Isaque, irmão de Thiago, afirmou à Veja SP que os médicos relataram um aneurisma cerebral e mencionaram a demora no atendimento como uma das causas da morte do entregador.
Em nota à Veja SP a Rappi, empresa que em 2018 valia US$ 1,1 bilhão, afirmou que “lamenta profundamente o falecimento e se solidariza com os seus familiares. A empresa reforça ainda que está apurando os fatos e está aberta a colaborar com as autoridades“; mas não emitiu pronunciamento oficial, respondendo apenas à imprensa.
Nas redes sociais, internautas estão cobrando mais:
A tragédia ocorrida com Thiago poderia ter acontecido com qualquer outro entregador de aplicativos, profissionais que trabalham entregues à própria sorte, sem o mínimo de respaldo das empresas empregadoras – ainda que elas não admitam a existência de vínculo empregatício.

····················

O que se pede
**A.** As afirmações abaixo estão de acordo com o texto sobre a morte do entregador Thiago? (i) Segundo Isaque, os médicos citaram a demora no atendimento como uma das causas da morte. (ii) A Rappi emitiu pronunciamento oficial sobre o caso. (iii) Em 2018, a Rappi valia US$ 1,1 bilhão.
**B.** Como você daria seguimento ao texto sobre a morte do entregador Thiago a partir da última frase apresentada?

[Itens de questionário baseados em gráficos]
····················

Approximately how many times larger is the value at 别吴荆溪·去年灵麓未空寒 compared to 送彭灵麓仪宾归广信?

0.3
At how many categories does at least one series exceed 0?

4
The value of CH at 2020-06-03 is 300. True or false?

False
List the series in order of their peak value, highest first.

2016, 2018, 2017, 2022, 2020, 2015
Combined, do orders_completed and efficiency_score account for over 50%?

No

····················

Respostas por item
**A.**
(i) Sim: "mencionaram a demora no atendimento como uma das causas da morte do entregador".
(ii) Não: "mas não emitiu pronunciamento oficial, respondendo apenas à imprensa".
(iii) Sim: "empresa que em 2018 valia US$ 1,1 bilhão".

**B.**
Um bom exemplo dessa exploração foi destacada pelo entregador Victor Souza ao Jornal do Estado de Minas (EM), quando ficou 15 dias sem trabalhar – e sem receber – por causa de um acidente em que fraturou o osso da canela:
“Estava correndo por causa do horário da entrega. O aplicativo ainda me descontou os R$ 16,90 do açaí que não consegui entregar. Com dois filhos pra criar, não dá para parar. No começo é uma maravilha, agora a gente sofre com a concorrência”, disse.
Esses profissionais prestam os serviços como Micro Empreendedores Individuais (MEIs) – isso garante que realizem contribuição para a previdência, mas ao mesmo tempo isso é usado como ferramenta para ‘afastá-los’ dos demais direitos trabalhistas, como férias, 13º salário e auxílio-acidente.
Ausência de atendimento do SAMU
Dados levantados pelo UOL mostram que o atendimento do SAMU piorou após reestruturação realizada pela prefeitura de São Paulo (comandada pelo PSDB): o serviço atende menos pessoas e o atendimento demora mais para ser realizado.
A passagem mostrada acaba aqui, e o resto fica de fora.